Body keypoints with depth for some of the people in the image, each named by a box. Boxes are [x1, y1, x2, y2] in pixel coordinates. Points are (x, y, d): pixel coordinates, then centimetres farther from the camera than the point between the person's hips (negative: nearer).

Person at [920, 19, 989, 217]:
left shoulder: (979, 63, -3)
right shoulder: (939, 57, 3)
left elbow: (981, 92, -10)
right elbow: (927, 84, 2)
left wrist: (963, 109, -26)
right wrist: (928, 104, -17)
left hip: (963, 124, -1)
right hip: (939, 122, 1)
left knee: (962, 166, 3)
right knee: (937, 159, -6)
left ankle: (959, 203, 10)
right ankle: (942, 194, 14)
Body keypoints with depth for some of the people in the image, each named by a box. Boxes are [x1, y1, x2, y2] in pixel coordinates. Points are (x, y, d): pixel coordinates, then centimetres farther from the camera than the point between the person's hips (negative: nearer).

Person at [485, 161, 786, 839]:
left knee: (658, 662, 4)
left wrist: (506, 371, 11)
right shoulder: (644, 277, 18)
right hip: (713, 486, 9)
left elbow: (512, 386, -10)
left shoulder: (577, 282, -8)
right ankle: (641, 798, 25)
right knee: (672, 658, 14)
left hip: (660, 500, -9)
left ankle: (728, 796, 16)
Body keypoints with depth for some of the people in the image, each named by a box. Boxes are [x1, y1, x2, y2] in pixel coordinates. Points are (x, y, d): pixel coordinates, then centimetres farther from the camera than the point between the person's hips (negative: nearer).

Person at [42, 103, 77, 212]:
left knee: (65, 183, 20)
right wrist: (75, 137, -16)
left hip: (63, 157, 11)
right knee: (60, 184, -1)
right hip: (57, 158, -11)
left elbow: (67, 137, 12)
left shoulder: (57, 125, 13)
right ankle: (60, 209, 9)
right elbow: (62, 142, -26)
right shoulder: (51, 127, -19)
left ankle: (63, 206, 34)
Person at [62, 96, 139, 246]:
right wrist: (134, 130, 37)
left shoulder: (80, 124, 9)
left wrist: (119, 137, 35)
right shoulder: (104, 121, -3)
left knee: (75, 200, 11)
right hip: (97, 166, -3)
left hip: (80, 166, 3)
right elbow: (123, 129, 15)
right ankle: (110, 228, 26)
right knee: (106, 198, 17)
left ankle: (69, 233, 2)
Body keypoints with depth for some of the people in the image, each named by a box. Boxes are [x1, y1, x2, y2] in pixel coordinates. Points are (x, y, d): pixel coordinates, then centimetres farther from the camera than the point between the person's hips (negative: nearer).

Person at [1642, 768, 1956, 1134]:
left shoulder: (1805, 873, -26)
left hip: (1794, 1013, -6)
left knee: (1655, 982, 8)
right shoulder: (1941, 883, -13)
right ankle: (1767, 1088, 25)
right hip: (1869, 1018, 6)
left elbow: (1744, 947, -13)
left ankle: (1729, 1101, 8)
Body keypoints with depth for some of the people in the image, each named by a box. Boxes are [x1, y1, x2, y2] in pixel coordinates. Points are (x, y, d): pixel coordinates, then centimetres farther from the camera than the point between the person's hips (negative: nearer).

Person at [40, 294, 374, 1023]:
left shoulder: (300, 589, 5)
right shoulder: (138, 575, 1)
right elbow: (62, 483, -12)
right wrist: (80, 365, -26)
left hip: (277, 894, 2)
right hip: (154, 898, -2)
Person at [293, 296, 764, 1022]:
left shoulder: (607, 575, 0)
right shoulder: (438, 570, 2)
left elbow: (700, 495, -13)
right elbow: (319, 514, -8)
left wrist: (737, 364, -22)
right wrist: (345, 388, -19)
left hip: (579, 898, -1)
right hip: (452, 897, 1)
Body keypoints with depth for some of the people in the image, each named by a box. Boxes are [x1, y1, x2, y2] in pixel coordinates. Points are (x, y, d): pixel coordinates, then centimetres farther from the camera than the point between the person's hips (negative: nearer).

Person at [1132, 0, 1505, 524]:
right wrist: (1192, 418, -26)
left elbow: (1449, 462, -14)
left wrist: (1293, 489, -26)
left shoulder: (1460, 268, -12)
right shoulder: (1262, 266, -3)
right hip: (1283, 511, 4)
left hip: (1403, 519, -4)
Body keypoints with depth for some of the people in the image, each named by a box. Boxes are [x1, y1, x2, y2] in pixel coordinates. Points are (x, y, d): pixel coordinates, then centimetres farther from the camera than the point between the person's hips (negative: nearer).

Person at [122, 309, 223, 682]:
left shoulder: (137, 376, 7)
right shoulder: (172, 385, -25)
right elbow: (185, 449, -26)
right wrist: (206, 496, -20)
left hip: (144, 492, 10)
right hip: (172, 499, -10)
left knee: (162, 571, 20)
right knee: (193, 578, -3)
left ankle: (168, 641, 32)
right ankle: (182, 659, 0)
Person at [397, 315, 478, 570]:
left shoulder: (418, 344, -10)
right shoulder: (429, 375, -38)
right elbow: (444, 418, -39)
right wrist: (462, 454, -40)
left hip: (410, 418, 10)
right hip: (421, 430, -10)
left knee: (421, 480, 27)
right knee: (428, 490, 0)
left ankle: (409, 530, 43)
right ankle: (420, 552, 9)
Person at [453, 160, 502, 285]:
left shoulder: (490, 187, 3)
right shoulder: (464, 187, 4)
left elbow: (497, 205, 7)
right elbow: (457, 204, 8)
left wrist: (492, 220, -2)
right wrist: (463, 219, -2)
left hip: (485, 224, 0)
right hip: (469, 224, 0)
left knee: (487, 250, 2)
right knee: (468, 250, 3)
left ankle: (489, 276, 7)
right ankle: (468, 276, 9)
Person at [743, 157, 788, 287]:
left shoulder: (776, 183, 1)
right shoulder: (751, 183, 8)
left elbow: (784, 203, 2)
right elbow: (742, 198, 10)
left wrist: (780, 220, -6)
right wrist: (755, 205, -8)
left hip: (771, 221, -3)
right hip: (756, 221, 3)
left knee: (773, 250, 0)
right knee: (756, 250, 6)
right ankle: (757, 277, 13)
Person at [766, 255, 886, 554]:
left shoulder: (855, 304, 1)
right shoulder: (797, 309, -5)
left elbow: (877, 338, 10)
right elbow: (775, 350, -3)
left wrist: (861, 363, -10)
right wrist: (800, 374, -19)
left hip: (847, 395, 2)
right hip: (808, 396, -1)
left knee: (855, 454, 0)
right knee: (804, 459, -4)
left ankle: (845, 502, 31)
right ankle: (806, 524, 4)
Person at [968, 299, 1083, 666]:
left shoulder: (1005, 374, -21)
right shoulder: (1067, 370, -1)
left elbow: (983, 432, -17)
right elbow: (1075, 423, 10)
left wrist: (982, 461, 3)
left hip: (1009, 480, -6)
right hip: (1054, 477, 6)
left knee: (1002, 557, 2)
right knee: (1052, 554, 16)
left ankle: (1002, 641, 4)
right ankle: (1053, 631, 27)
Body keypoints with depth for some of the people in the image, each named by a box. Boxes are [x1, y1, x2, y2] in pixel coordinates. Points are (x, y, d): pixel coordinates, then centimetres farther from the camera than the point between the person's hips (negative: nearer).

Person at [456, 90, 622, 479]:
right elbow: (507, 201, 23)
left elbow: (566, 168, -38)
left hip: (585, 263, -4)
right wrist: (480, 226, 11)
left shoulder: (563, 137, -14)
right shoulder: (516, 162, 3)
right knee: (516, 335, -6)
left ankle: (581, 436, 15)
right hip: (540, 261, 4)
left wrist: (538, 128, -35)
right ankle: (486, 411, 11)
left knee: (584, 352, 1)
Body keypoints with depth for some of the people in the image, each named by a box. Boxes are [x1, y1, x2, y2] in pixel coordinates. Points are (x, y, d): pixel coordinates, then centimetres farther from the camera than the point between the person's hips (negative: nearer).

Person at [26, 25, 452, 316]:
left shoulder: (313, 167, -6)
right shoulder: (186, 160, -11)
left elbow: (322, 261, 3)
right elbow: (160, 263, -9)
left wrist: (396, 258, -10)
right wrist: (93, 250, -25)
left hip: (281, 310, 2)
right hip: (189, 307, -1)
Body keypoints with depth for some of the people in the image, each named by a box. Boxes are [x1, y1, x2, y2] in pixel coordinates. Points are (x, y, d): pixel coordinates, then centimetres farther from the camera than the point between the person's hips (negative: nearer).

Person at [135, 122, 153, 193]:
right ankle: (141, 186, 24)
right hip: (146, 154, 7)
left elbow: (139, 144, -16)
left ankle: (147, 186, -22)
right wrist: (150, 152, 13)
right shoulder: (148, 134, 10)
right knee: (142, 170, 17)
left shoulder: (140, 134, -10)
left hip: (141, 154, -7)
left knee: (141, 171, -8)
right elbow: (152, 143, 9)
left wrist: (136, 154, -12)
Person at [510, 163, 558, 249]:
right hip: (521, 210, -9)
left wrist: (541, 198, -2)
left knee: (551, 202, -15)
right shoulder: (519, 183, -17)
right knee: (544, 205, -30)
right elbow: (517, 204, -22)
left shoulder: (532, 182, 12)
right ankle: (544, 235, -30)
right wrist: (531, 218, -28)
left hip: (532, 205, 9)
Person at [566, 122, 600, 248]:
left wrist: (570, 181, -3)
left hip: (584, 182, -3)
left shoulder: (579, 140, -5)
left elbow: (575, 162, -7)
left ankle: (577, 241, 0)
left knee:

────────────────

### What you are asked to do:
Of the lines above, extract only those from the line with "right hip: (97, 166, -3)" to the line with "right shoulder: (1941, 883, -13)", both included, exactly as written.

### Solution for this exercise:
right hip: (97, 166, -3)
left hip: (80, 166, 3)
right elbow: (123, 129, 15)
right ankle: (110, 228, 26)
right knee: (106, 198, 17)
left ankle: (69, 233, 2)
Body keypoints with depth for some of the people in the image, each named by a box. Boxes are [x1, y1, x2, y2] in pixel coordinates. Points are (x, y, d): pixel coordinates, then centimetres farther from the camera than the point between the person's hips (negative: nearer).

Person at [1642, 768, 1956, 1134]:
left shoulder: (1805, 873, -26)
left hip: (1794, 1013, -6)
left knee: (1655, 982, 8)
right shoulder: (1941, 883, -13)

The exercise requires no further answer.